Нацуно снова отводит глаза, и я понимаю, что это означает «да».
Скольжу ладонями по его коже, обнимаю его, такого напряжённого, такого испуганного, такого желанного, прижимаю к себе, утыкаюсь в его волосы, вдыхаю запах.
— Расслабься, Нацуно, — шепчу я, гладя по спине. — Пожалуйста, расслабься…
Слышу, как бешено бьётся его сердце, чувствую, как шумно он дышит, и продолжаю гладить, успокаивать. В конце концов он перестаёт нервно вздрагивать, привыкает к моим прикосновениям, к моему теплу, к моей близости. Привыкает…
Подождав ещё немного, я укладываю Нацуно на кровать. Он сначала артачится, сопротивляется, но поборов сам себя, подчиняется моим рукам. Эта покорность так заводит, что, не удержавшись, целую его шею. И тут же чувствую, как сильные руки отстраняют меня.
— Ты чего? Это ещё зачем?
Хмурый взгляд недоверчиво разглядывает меня. Но я зашёл слишком далеко и не намерен отступать. Нет, только не сейчас.
— Я хочу, чтобы тебе было приятно, — терпеливо отвечаю я.
— Я. Я не хочу, чтобы мне было приятно. Понял? Задание было — подготовить партнёра, — Нацуно с трудом выговаривает последние слова.
— Так я это и делаю: прелюдия, подготовка. Я всегда забочусь о том, чтобы партнёру было комфортно, чтобы ему было приятно. И сейчас тоже. Или ты на моём месте поступил бы иначе?

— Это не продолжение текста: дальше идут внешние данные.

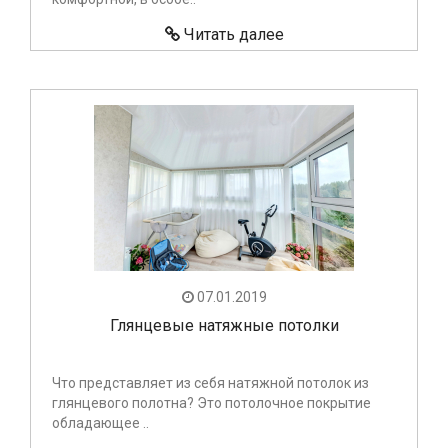
Читать далее
07.01.2019
Глянцевые натяжные потолки
Что представляет из себя натяжной потолок из
глянцевого полотна? Это потолочное покрытие
обладающее ..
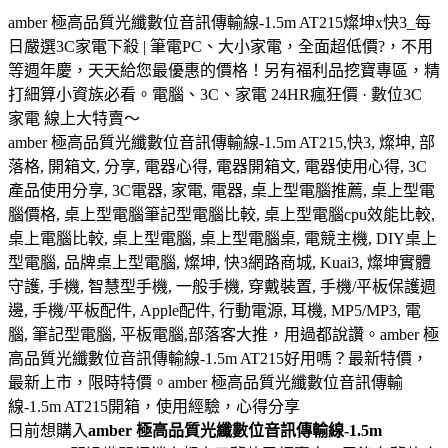
amber 極高品質光纖數位音訊傳輸線-1.5m AT215燦坤x快3_每
日嚴選3C家電下殺 | 筆電PC、大小家電，全面超低價?，不用
等週年慶，天天給您最優惠的價格！另有福利品挖寶專區，精
打細算小資族必看。電腦、3C、家電 24HR瘋狂價 · 數位3C
家電 線上大特賣～
amber 極高品質光纖數位音訊傳輸線-1.5m AT215,快3, 燦坤, 部
落格, 開箱文, 分享, 電器心得, 電器開箱文, 電器使用心得, 3C
產品使用分享, 3C電器, 家電, 電器, 桌上型電腦推薦, 桌上型電
腦價格, 桌上型電腦筆記型電腦比較, 桌上型電腦cpu效能比較,
桌上電腦比較, 桌上型電腦, 桌上型電腦桌, 電競主機, DIY桌上
型電腦, 品牌桌上型電腦, 燦坤, 快3網路商城, Kuai3, 燦坤實體
守護, 手機, 智慧型手機, 一般手機, 穿戴裝置, 手機/平板保護週
邊, 手機/平板配件, Apple配件, 行動電源, 耳機, MP5/MP3, 電
腦, 筆記型電腦, 平板電腦,部落客大推，用過都說讚。amber 極
高品質光纖數位音訊傳輸線-1.5m AT215好用嗎？最新特價，
最新上市，限時特價。amber 極高品質光纖數位音訊傳輸
線-1.5m AT215開箱，使用經驗，心得分享
日前想購入
amber 極高品質光纖數位音訊傳輸線-1.5m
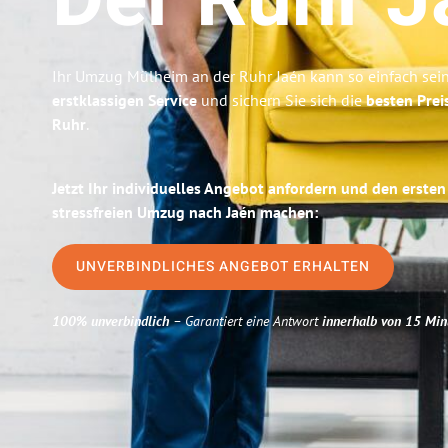
Der Ruhr
J
Ihr Umzug Mülheim an der Ruhr Jaén kann so einfach sein
erstklassigen Service
und sichern Sie sich die
besten Prei
Ruhr
.
Jetzt Ihr individuelles Angebot anfordern und den ersten
stressfreien Umzug nach Jaén machen:
UNVERBINDLICHES ANGEBOT ERHALTEN
100% unverbindlich
– Garantiert eine Antwort
innerhalb von 15 Min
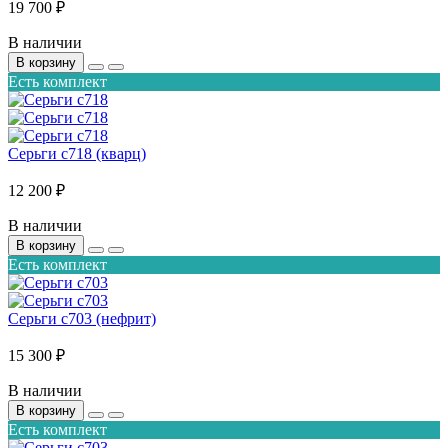
19 700 ₽
В наличии
В корзину
Есть комплект
Серьги с718 (кварц)
12 200 ₽
В наличии
В корзину
Есть комплект
Серьги с703 (нефрит)
15 300 ₽
В наличии
В корзину
Есть комплект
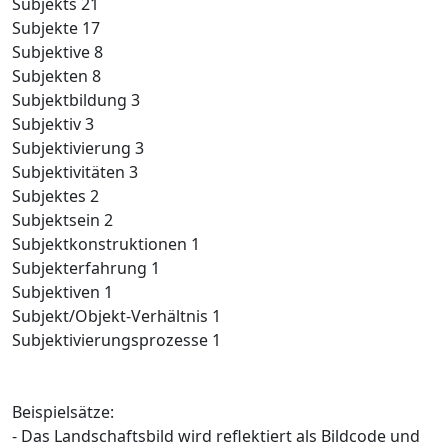
Subjekts 21
Subjekte 17
Subjektive 8
Subjekten 8
Subjektbildung 3
Subjektiv 3
Subjektivierung 3
Subjektivitäten 3
Subjektes 2
Subjektsein 2
Subjektkonstruktionen 1
Subjekterfahrung 1
Subjektiven 1
Subjekt/Objekt-Verhältnis 1
Subjektivierungsprozesse 1
Beispielsätze:
- Das Landschaftsbild wird reflektiert als Bildcode und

— Нет, но… — неуверенно тянет он, и я добиваю его последними словами:
— Нацуно, если ты совсем не можешь это терпеть, то откажись.

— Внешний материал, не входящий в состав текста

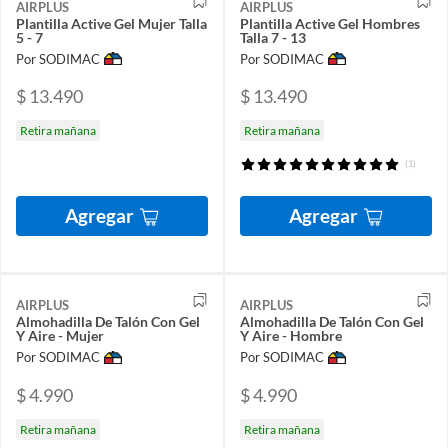
AIRPLUS
AIRPLUS
Plantilla Active Gel Mujer Talla
Plantilla Active Gel Hombres
5 - 7
Talla 7 - 13
Por SODIMAC
Por SODIMAC
$ 13.490
$ 13.490
Retira mañana
Retira mañana
(1)
Agregar
Agregar
AIRPLUS
AIRPLUS
Almohadilla De Talón Con Gel
Almohadilla De Talón Con Gel
Y Aire - Mujer
Y Aire - Hombre
Por SODIMAC
Por SODIMAC
$ 4.990
$ 4.990
Retira mañana
Retira mañana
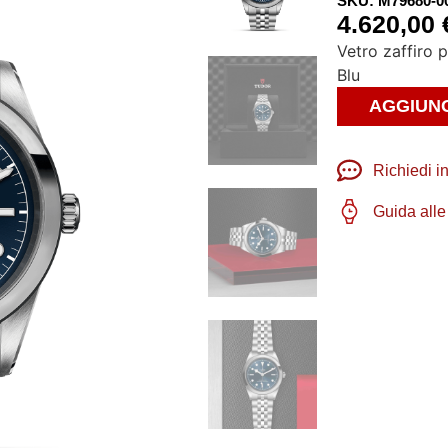
SKU: M79680-0
4.620,00
Vetro zaffiro p
Blu
AGGIUNG
Richiedi i
Guida alle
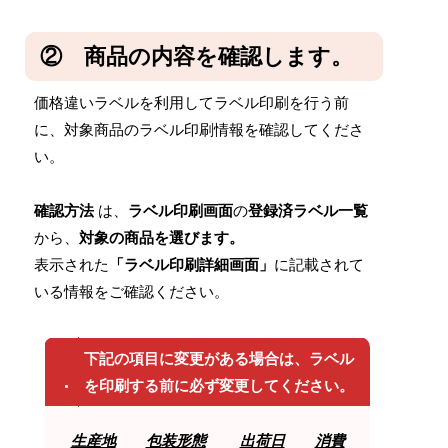
②
商品の内容を確認します。
価格違いラベルを利用してラベル印刷を行う前
に、対象商品のラベル印刷情報を確認してくださ
い。
確認方法
は、
ラベル印刷画面
の
登録済ラベル一覧
から、
対象の商品を選びます。
表示された
「
ラベル印刷詳細画面
」
に記載されて
いる情報をご確認ください。
下記の項目に変更がある場合は、ラベル
を印刷する前に必ず変更してください。
生産地
包装形態
出荷日
消費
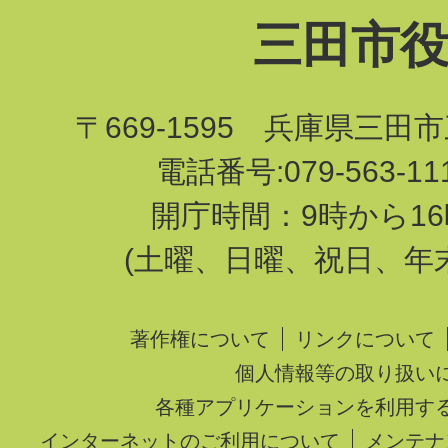
三田市
〒669-1595 兵庫県三田
電話番号:079-563-1
開庁時間：9時から16
(土曜、日曜、祝日、年
著作権について
リンクについて
個人情報等の取り扱い
各種アプリケーションを利用す
インターネットのご利用について
メンテナ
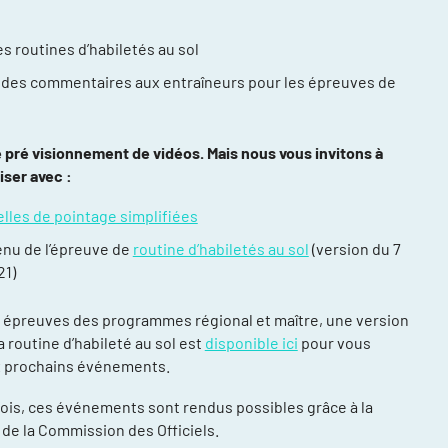
es routines d’habiletés au sol
des commentaires aux entraîneurs pour les épreuves de
de pré visionnement de vidéos. Mais nous vous invitons à
iser avec :
compétitions
énements et
lles de pointage simplifiées
enu de l’épreuve de
routine d’habiletés au sol
(version du 7
re
21)
ntraînement
s épreuves des programmes régional et maître, une version
ort, plusieurs
 routine d’habileté au sol est
disponible ici
pour vous
x prochains événements.
ée
ois, ces événements sont rendus possibles grâce à la
daptée (NAA)
thlète
 de la Commission des Officiels.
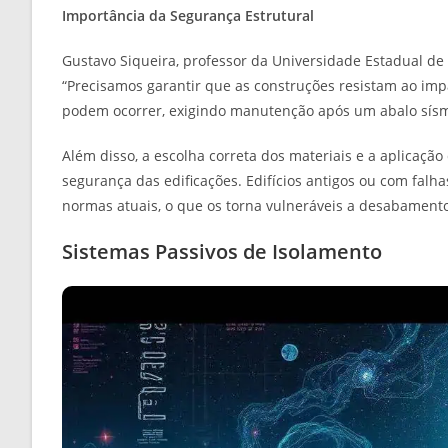
Importância da Segurança Estrutural
Gustavo Siqueira, professor da Universidade Estadual de
“Precisamos garantir que as construções resistam ao im
podem ocorrer, exigindo manutenção após um abalo sísmi
Além disso, a escolha correta dos materiais e a aplicaçã
segurança das edificações. Edifícios antigos ou com fal
normas atuais, o que os torna vulneráveis a desabament
Sistemas Passivos de Isolamento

Знаю, это подлое предложение, потому что если он откажется, меня будут истязать током, а он не сможет это терпеть. Да, я подлец, но я не хочу выпускать его из рук. Не хочу!
— Разве я не сказал, что согласен? — шепчет Нацуно и отворачивается.

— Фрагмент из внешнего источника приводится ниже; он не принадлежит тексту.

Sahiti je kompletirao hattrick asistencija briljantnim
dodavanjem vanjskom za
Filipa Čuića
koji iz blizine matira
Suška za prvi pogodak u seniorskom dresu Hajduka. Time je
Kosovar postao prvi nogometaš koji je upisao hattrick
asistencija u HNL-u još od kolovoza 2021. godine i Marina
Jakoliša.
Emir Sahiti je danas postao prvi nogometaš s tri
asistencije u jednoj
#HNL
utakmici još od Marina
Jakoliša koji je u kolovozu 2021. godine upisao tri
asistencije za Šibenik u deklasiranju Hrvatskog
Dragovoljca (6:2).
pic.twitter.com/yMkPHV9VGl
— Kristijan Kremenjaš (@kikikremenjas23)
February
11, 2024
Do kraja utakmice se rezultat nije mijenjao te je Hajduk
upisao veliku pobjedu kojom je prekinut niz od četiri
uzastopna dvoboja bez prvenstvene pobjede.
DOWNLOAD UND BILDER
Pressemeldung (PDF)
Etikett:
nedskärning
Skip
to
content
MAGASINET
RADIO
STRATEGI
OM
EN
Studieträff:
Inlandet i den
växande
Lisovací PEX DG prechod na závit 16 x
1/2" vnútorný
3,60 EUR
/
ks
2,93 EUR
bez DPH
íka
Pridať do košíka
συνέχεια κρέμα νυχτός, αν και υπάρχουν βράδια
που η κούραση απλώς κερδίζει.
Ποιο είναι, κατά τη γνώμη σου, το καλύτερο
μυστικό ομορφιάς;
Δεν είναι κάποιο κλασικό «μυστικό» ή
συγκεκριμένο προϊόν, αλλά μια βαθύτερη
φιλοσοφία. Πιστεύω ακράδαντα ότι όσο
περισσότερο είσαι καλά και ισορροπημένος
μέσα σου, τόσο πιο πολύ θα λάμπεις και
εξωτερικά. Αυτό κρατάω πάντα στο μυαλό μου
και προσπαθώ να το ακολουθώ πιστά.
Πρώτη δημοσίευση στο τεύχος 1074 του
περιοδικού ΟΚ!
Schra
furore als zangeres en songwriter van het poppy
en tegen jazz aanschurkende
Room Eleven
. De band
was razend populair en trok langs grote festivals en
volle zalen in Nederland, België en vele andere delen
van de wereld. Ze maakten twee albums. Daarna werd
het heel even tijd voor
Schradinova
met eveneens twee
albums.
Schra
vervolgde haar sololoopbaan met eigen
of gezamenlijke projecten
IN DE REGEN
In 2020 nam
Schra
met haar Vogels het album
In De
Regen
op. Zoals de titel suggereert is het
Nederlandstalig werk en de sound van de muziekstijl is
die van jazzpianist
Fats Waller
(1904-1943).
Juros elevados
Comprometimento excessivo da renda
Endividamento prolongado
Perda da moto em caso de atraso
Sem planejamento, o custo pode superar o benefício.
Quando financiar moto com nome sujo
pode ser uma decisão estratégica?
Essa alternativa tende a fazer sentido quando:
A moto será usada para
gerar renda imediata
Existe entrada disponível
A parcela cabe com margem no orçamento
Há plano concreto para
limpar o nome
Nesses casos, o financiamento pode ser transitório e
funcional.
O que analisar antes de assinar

Это означает «да». Это означает, что у меня развязаны руки. Полностью. Я могу делать всё, что хочу.
Касаюсь губами соска Нацуно, целую, щекочу языком. Дрожь проходит по всему его телу, он выгибается. Неужели настолько чувствительный? Это невероятно! Это просто с ума сводит. Продолжая вылизывать сосок, начинаю ласкать пальцами второй, и они твердеют просто на глазах. Свободной рукой скольжу по втянутому животу вниз и сквозь бельё касаюсь члена Нацуно. Тот возбуждается, твердеет от моих ласк, и я, вконец осмелев, стягиваю бельё. Отрываюсь от сосков, подавив слабое сопротивление, раздвигаю ноги Нацуно, устраиваюсь между ними. Смотрю на него, на лежащее передо мной чудо.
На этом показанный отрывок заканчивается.